=== YOUR TASK ===
Arrange every line of the entries below as a Markdown table with two columns, Number and Line, numbering the rows in order and leaving out any blank lines.

=== EXERCISE MATERIALS ===
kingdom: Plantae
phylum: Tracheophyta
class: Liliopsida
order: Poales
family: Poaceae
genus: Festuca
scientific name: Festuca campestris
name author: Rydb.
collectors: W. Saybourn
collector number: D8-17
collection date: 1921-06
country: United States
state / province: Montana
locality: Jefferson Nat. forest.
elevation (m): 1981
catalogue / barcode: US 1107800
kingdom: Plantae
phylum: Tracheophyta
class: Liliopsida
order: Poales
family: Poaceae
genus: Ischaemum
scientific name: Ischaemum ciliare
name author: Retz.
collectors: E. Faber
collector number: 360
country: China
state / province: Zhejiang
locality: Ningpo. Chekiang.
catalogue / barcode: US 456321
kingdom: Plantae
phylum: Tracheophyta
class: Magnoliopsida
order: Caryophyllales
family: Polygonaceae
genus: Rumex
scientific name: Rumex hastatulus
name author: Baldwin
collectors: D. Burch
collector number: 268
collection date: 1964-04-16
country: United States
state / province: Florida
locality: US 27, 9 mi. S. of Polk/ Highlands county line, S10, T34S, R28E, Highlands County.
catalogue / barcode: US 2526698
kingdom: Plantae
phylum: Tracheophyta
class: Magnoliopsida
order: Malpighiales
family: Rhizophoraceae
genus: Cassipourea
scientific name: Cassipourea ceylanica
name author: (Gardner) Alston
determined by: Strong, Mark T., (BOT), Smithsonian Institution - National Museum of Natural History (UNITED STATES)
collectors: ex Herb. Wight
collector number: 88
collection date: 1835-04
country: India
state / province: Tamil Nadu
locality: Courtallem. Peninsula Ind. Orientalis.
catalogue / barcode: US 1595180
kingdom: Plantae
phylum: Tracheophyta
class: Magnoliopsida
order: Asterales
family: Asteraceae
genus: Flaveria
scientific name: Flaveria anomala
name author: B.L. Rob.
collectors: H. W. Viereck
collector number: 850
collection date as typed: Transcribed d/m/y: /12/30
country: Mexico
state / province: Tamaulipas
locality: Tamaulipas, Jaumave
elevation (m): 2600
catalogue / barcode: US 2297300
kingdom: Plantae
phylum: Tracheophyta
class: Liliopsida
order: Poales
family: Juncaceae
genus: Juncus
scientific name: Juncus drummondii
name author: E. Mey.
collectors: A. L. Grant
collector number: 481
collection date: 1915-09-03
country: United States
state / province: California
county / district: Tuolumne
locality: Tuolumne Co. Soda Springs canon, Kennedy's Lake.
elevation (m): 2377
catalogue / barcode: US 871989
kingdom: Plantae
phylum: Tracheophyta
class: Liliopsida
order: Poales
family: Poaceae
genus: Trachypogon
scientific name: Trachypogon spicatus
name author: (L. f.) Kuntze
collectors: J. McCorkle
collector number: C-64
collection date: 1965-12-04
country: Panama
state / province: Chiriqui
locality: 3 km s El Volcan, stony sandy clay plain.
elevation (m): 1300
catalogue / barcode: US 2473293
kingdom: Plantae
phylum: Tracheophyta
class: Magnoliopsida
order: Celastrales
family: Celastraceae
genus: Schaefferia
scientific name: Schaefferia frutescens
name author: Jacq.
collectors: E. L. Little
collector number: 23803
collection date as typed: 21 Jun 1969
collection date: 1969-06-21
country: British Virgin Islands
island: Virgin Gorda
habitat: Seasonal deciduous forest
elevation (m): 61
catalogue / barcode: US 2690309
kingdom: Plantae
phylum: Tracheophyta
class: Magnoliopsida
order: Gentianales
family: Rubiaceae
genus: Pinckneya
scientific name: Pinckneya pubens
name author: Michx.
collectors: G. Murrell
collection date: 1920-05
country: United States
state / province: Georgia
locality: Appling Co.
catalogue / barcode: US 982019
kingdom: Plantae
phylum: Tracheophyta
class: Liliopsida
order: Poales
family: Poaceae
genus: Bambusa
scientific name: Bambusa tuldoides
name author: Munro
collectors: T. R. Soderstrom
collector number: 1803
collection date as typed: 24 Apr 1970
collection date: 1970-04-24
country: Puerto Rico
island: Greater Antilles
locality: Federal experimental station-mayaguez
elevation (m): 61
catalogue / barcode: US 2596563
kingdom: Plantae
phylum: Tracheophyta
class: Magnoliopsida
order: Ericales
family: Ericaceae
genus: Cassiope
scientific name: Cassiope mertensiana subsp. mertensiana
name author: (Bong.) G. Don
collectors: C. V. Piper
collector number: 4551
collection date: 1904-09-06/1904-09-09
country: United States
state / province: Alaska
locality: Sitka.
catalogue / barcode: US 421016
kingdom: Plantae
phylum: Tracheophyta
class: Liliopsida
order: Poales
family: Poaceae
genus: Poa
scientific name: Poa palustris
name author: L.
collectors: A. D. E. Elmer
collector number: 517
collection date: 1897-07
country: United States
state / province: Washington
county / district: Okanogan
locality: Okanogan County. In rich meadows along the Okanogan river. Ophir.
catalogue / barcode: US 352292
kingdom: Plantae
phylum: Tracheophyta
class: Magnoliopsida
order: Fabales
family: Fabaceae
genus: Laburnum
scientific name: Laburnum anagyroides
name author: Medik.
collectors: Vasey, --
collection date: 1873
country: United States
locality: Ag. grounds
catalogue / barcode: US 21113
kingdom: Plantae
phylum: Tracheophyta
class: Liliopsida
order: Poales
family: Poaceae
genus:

=== ANSWER FOR THIS EXERCISE ===
| Number | Line |
|---|---|
| 1 | kingdom: Plantae |
| 2 | phylum: Tracheophyta |
| 3 | class: Liliopsida |
| 4 | order: Poales |
| 5 | family: Poaceae |
| 6 | genus: Festuca |
| 7 | scientific name: Festuca campestris |
| 8 | name author: Rydb. |
| 9 | collectors: W. Saybourn |
| 10 | collector number: D8-17 |
| 11 | collection date: 1921-06 |
| 12 | country: United States |
| 13 | state / province: Montana |
| 14 | locality: Jefferson Nat. forest. |
| 15 | elevation (m): 1981 |
| 16 | catalogue / barcode: US 1107800 |
| 17 | kingdom: Plantae |
| 18 | phylum: Tracheophyta |
| 19 | class: Liliopsida |
| 20 | order: Poales |
| 21 | family: Poaceae |
| 22 | genus: Ischaemum |
| 23 | scientific name: Ischaemum ciliare |
| 24 | name author: Retz. |
| 25 | collectors: E. Faber |
| 26 | collector number: 360 |
| 27 | country: China |
| 28 | state / province: Zhejiang |
| 29 | locality: Ningpo. Chekiang. |
| 30 | catalogue / barcode: US 456321 |
| 31 | kingdom: Plantae |
| 32 | phylum: Tracheophyta |
| 33 | class: Magnoliopsida |
| 34 | order: Caryophyllales |
| 35 | family: Polygonaceae |
| 36 | genus: Rumex |
| 37 | scientific name: Rumex hastatulus |
| 38 | name author: Baldwin |
| 39 | collectors: D. Burch |
| 40 | collector number: 268 |
| 41 | collection date: 1964-04-16 |
| 42 | country: United States |
| 43 | state / province: Florida |
| 44 | locality: US 27, 9 mi. S. of Polk/ Highlands county line, S10, T34S, R28E, Highlands County. |
| 45 | catalogue / barcode: US 2526698 |
| 46 | kingdom: Plantae |
| 47 | phylum: Tracheophyta |
| 48 | class: Magnoliopsida |
| 49 | order: Malpighiales |
| 50 | family: Rhizophoraceae |
| 51 | genus: Cassipourea |
| 52 | scientific name: Cassipourea ceylanica |
| 53 | name author: (Gardner) Alston |
| 54 | determined by: Strong, Mark T., (BOT), Smithsonian Institution - National Museum of Natural History (UNITED STATES) |
| 55 | collectors: ex Herb. Wight |
| 56 | collector number: 88 |
| 57 | collection date: 1835-04 |
| 58 | country: India |
| 59 | state / province: Tamil Nadu |
| 60 | locality: Courtallem. Peninsula Ind. Orientalis. |
| 61 | catalogue / barcode: US 1595180 |
| 62 | kingdom: Plantae |
| 63 | phylum: Tracheophyta |
| 64 | class: Magnoliopsida |
| 65 | order: Asterales |
| 66 | family: Asteraceae |
| 67 | genus: Flaveria |
| 68 | scientific name: Flaveria anomala |
| 69 | name author: B.L. Rob. |
| 70 | collectors: H. W. Viereck |
| 71 | collector number: 850 |
| 72 | collection date as typed: Transcribed d/m/y: /12/30 |
| 73 | country: Mexico |
| 74 | state / province: Tamaulipas |
| 75 | locality: Tamaulipas, Jaumave |
| 76 | elevation (m): 2600 |
| 77 | catalogue / barcode: US 2297300 |
| 78 | kingdom: Plantae |
| 79 | phylum: Tracheophyta |
| 80 | class: Liliopsida |
| 81 | order: Poales |
| 82 | family: Juncaceae |
| 83 | genus: Juncus |
| 84 | scientific name: Juncus drummondii |
| 85 | name author: E. Mey. |
| 86 | collectors: A. L. Grant |
| 87 | collector number: 481 |
| 88 | collection date: 1915-09-03 |
| 89 | country: United States |
| 90 | state / province: California |
| 91 | county / district: Tuolumne |
| 92 | locality: Tuolumne Co. Soda Springs canon, Kennedy's Lake. |
| 93 | elevation (m): 2377 |
| 94 | catalogue / barcode: US 871989 |
| 95 | kingdom: Plantae |
| 96 | phylum: Tracheophyta |
| 97 | class: Liliopsida |
| 98 | order: Poales |
| 99 | family: Poaceae |
| 100 | genus: Trachypogon |
| 101 | scientific name: Trachypogon spicatus |
| 102 | name author: (L. f.) Kuntze |
| 103 | collectors: J. McCorkle |
| 104 | collector number: C-64 |
| 105 | collection date: 1965-12-04 |
| 106 | country: Panama |
| 107 | state / province: Chiriqui |
| 108 | locality: 3 km s El Volcan, stony sandy clay plain. |
| 109 | elevation (m): 1300 |
| 110 | catalogue / barcode: US 2473293 |
| 111 | kingdom: Plantae |
| 112 | phylum: Tracheophyta |
| 113 | class: Magnoliopsida |
| 114 | order: Celastrales |
| 115 | family: Celastraceae |
| 116 | genus: Schaefferia |
| 117 | scientific name: Schaefferia frutescens |
| 118 | name author: Jacq. |
| 119 | collectors: E. L. Little |
| 120 | collector number: 23803 |
| 121 | collection date as typed: 21 Jun 1969 |
| 122 | collection date: 1969-06-21 |
| 123 | country: British Virgin Islands |
| 124 | island: Virgin Gorda |
| 125 | habitat: Seasonal deciduous forest |
| 126 | elevation (m): 61 |
| 127 | catalogue / barcode: US 2690309 |
| 128 | kingdom: Plantae |
| 129 | phylum: Tracheophyta |
| 130 | class: Magnoliopsida |
| 131 | order: Gentianales |
| 132 | family: Rubiaceae |
| 133 | genus: Pinckneya |
| 134 | scientific name: Pinckneya pubens |
| 135 | name author: Michx. |
| 136 | collectors: G. Murrell |
| 137 | collection date: 1920-05 |
| 138 | country: United States |
| 139 | state / province: Georgia |
| 140 | locality: Appling Co. |
| 141 | catalogue / barcode: US 982019 |
| 142 | kingdom: Plantae |
| 143 | phylum: Tracheophyta |
| 144 | class: Liliopsida |
| 145 | order: Poales |
| 146 | family: Poaceae |
| 147 | genus: Bambusa |
| 148 | scientific name: Bambusa tuldoides |
| 149 | name author: Munro |
| 150 | collectors: T. R. Soderstrom |
| 151 | collector number: 1803 |
| 152 | collection date as typed: 24 Apr 1970 |
| 153 | collection date: 1970-04-24 |
| 154 | country: Puerto Rico |
| 155 | island: Greater Antilles |
| 156 | locality: Federal experimental station-mayaguez |
| 157 | elevation (m): 61 |
| 158 | catalogue / barcode: US 2596563 |
| 159 | kingdom: Plantae |
| 160 | phylum: Tracheophyta |
| 161 | class: Magnoliopsida |
| 162 | order: Ericales |
| 163 | family: Ericaceae |
| 164 | genus: Cassiope |
| 165 | scientific name: Cassiope mertensiana subsp. mertensiana |
| 166 | name author: (Bong.) G. Don |
| 167 | collectors: C. V. Piper |
| 168 | collector number: 4551 |
| 169 | collection date: 1904-09-06/1904-09-09 |
| 170 | country: United States |
| 171 | state / province: Alaska |
| 172 | locality: Sitka. |
| 173 | catalogue / barcode: US 421016 |
| 174 | kingdom: Plantae |
| 175 | phylum: Tracheophyta |
| 176 | class: Liliopsida |
| 177 | order: Poales |
| 178 | family: Poaceae |
| 179 | genus: Poa |
| 180 | scientific name: Poa palustris |
| 181 | name author: L. |
| 182 | collectors: A. D. E. Elmer |
| 183 | collector number: 517 |
| 184 | collection date: 1897-07 |
| 185 | country: United States |
| 186 | state / province: Washington |
| 187 | county / district: Okanogan |
| 188 | locality: Okanogan County. In rich meadows along the Okanogan river. Ophir. |
| 189 | catalogue / barcode: US 352292 |
| 190 | kingdom: Plantae |
| 191 | phylum: Tracheophyta |
| 192 | class: Magnoliopsida |
| 193 | order: Fabales |
| 194 | family: Fabaceae |
| 195 | genus: Laburnum |
| 196 | scientific name: Laburnum anagyroides |
| 197 | name author: Medik. |
| 198 | collectors: Vasey, -- |
| 199 | collection date: 1873 |
| 200 | country: United States |
| 201 | locality: Ag. grounds |
| 202 | catalogue / barcode: US 21113 |
| 203 | kingdom: Plantae |
| 204 | phylum: Tracheophyta |
| 205 | class: Liliopsida |
| 206 | order: Poales |
| 207 | family: Poaceae |
| 208 | genus: |